Normally I take a whole heap of photos in macro setting and pick the best one. I used to breed bettas, it's much the same principal but wih bettas you need to consider flashback from the glass. With mice it's quick sudden movements that are your greatest challange, or lens sniffing....I have lots of blurry shots of mouse noses LOL.


----------



## Jack Garcia (Oct 9, 2009)

If you use a piece of black and white cloth, the camera will often be able to focus better because it "knows" those two extremes in color.
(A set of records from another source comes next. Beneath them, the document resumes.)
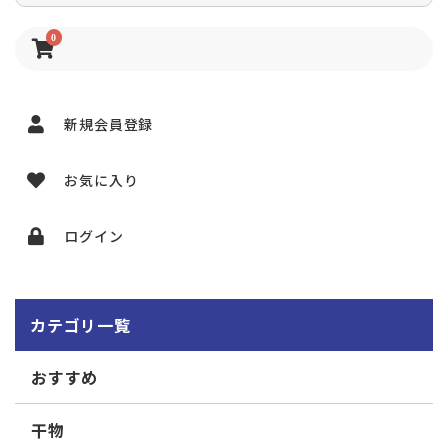
0
新規会員登録
お気に入り
ログイン
カテゴリ一覧
おすすめ
干物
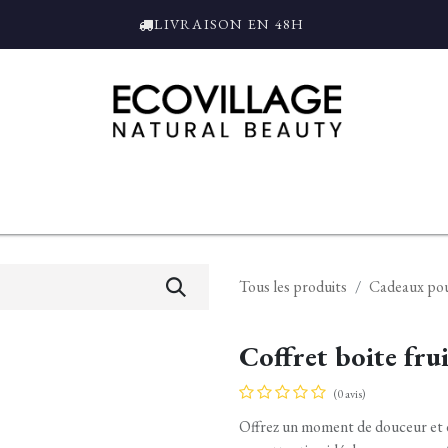
LIVRAISON EN 48H
ce
Bain et Douche
Parfums
L'ALAMBIC
Coffrets Cadeaux
Tro
Tous les produits
Cadeaux po
Coffret boite fru
(0 avis)
Offrez un moment de douceur et d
For example, here are some of my mice on the cloth I have:


----------



## NaomiR (Feb 9, 2009)

Vi that's all really brilliant stuff, like you I just LOVE taking pictures of my animals and the only advice I could offer with regards to "light" is take them outside, I photograph the majority of my adult mice outside no replacement for decent daylight 

The babies I just photograph in their nest from the top but adults I tend to hold in one hand and photograph with them other, they are quite happy to climb all over my hand on an extended arm for quite a while offering various angles


----------



## violet1991 (Oct 3, 2008)

Jack Garcia said:


> If you use a piece of black and white cloth, the camera will often be able to focus better because it "knows" those two extremes in color.


VERY TRUE! sorta slipped my mind because I was in photographer mode.....and that mean messy BG, but yes that definatly works, the cam can recognise black and white quite easily, especially if they are put together.

Thanks Naomi  Someone asked me to write an article, and I couldn't think what to write so I decided "what do I like doing?" suddenly came to me that I clove taking pics!

Vi x


----------